Still, the horrors, so hard to hear, are somehow made lighter because we’re carrying them together.
On my sailing, all but about six of my fellow cruisers are Black. Prices start at about US$5,400 and at one point, in response to a joke about whether there was a doctor in the house, a quarter of the room raised their hand. This group belies the travel-industry myth that Black travellers can’t afford luxury travel.

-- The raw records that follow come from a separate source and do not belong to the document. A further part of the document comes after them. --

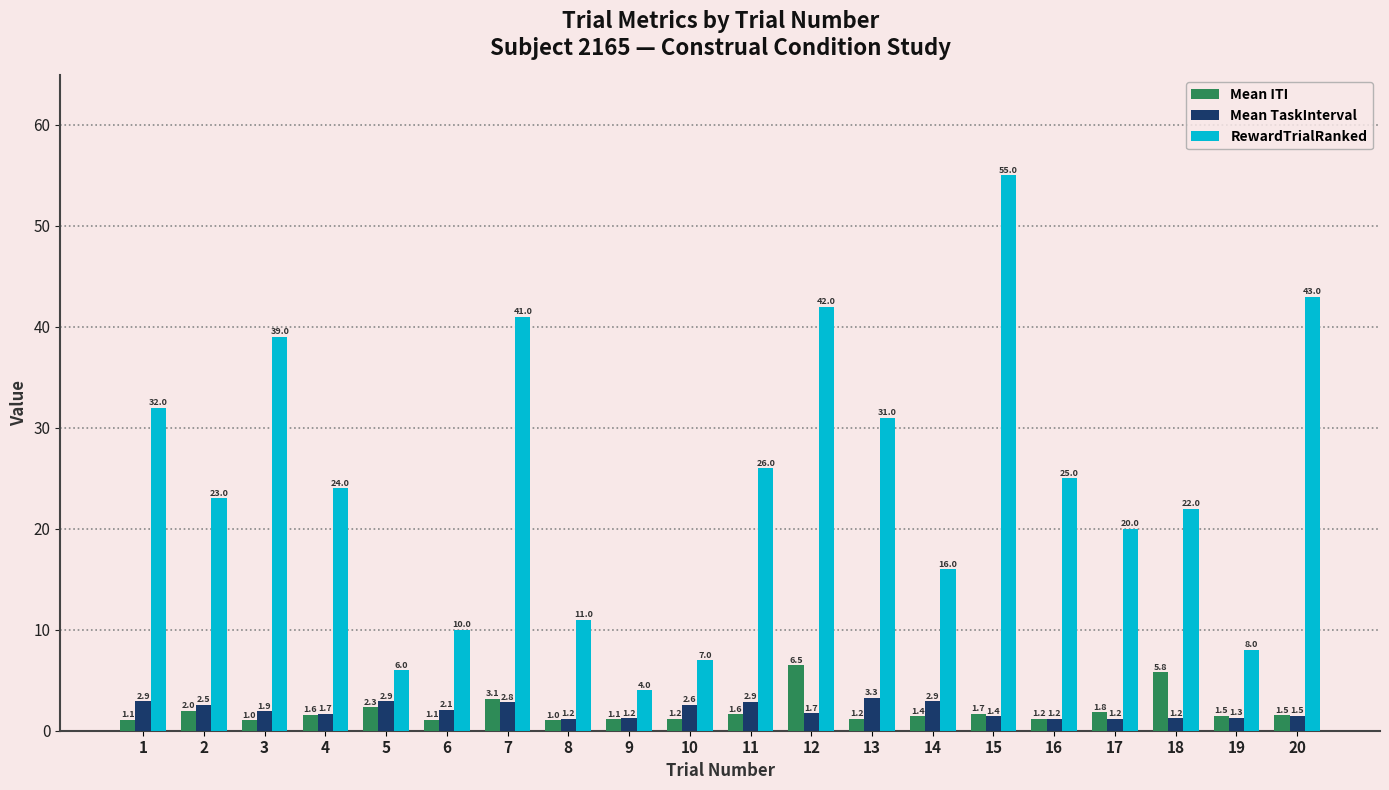

What is the value of the Mean TaskInterval bar at the 5th from the left?

2.9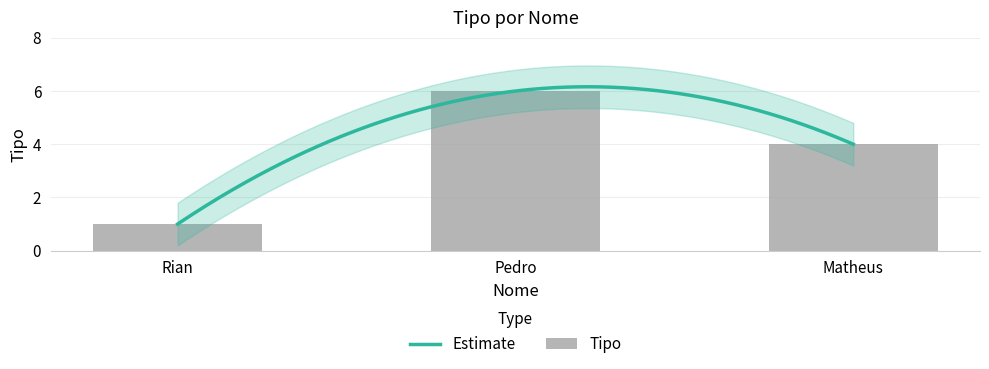

True or false: the data shows 1 at Rian.

True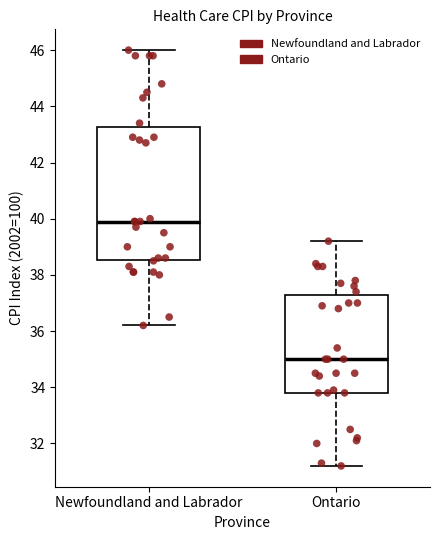

Reading left to right, read every box against the y-axis: the position of its median line, the range the box covers, and the ends of its whiskers. The values are not printed on the chart, so give them approximately, as read against the axis.

Newfoundland and Labrador: median 40.0, box 38.6 to 43.2, whiskers 36.2 to 46.0
Ontario: median 35.0, box 33.8 to 37.4, whiskers 31.2 to 39.2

Douse sails with each Soulful itinerary, acting alongside Ama’s Black South African cruise manager, Crystal August. Chef Bri Bullard, a Black Bahamian chef from Toronto, created several meals for guests, sharing the story of each dish’s Black African culinary roots as she went. Guests murmured in surprise when she mentioned that many of her menu choices were directly linked to enslaved ancestors. Jambalaya, she said, originated as a take on an African stew that combined leftover rice grown on the plantations where enslaved people laboured, with the scraps of leftovers afforded to them. This was a seemingly small touch but it resonated with guests on board.

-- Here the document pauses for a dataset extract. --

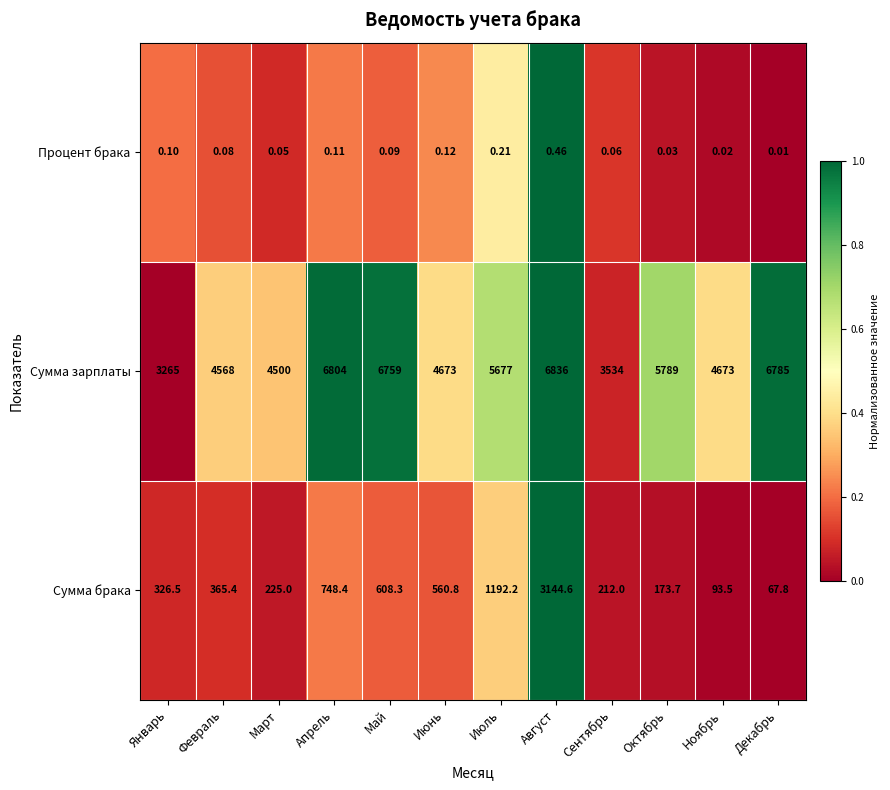

At which category does the chart reach its minimum across all series?

Декабрь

“I have people stopping me every day, multiple times throughout the day to say, ‘I can’t tell you the last time I felt this comfortable on a vacation,’ ” Douse says. “When you hear these things you’re like, ‘Okay, we’ve got to keep going.’ ”
But that could prove challenging. AmaWaterways recently announced four Soulful Experience sailings for 2025, including a new offering in Colombia. However, there is no guarantee that the cruises will continue: Customer demand and corporate satisfaction will determine their fate. Without broader race-based statistics, it’s impossible to make the case that Black travellers are making a direct financial impact on the river-cruising industry. Its success may be evident to those on board, but its survival remains uncertain.

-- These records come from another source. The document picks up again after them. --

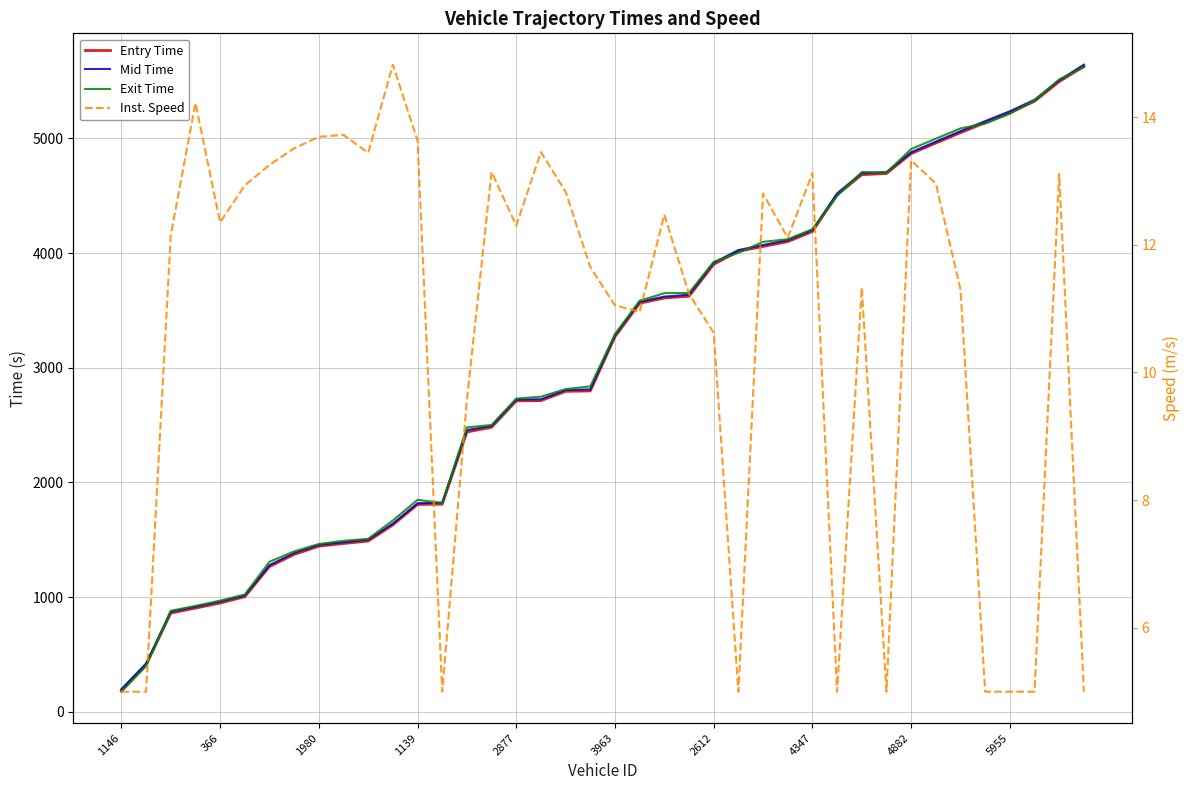

What is the minimum value shown in the chart?

5.0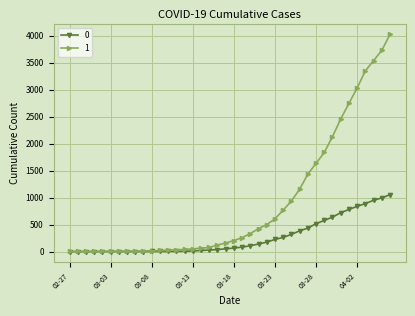

At how many categories does at least one series exceed 1902?

8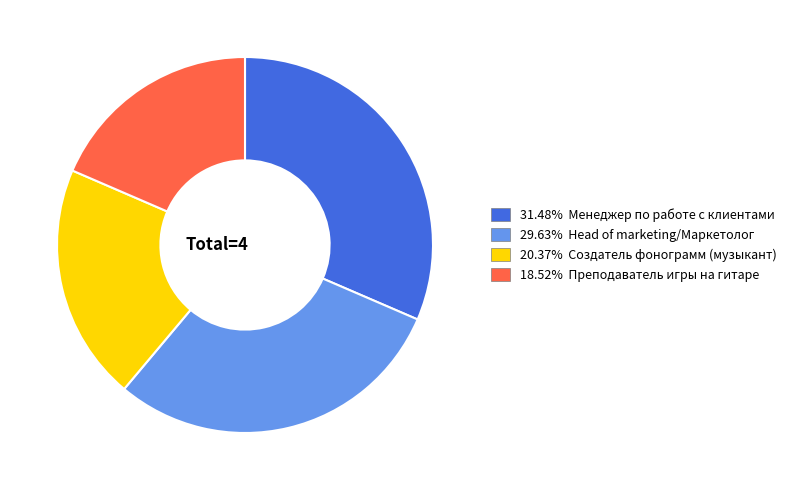

Does 29.63% Head of marketing/Маркетолог represent more than half of the total?

No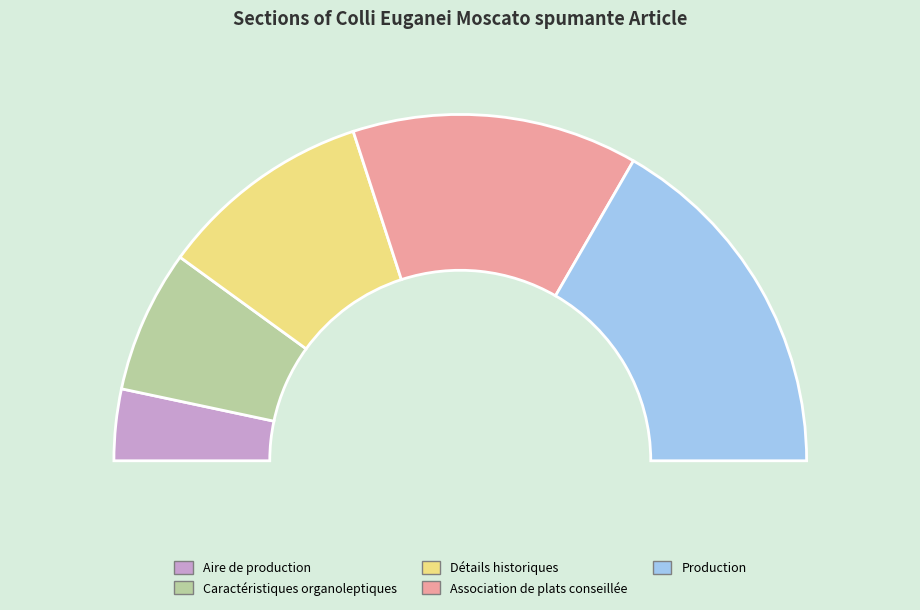

To the nearest percent, what portion does Production represent?

33%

“I’m very proud of what we’ve done so far,” Douse says. “In order to protect it, we have to show up.”
If you go
AmaWaterways Soulful Experience sailings include an 11-night Egypt & the Nile sailing (May, 2025, starting at $7,974 a person, double occupancy), a 10-night Colours of Provence (August, 2025, starting at $7,164 a person, double occupancy), a seven-night Magic of Colombia (October, 2025, starting at $4,393 a person, double occupancy) and a 10-night Enticing Douro (November, 2024, and 2025, starting at $5,234 a person, double occupancy). Trips include all meals and most activities and excursions. amawaterways.ca/soulful
The writer was a guest of AmaWaterways. It did not review or approve the story before publication.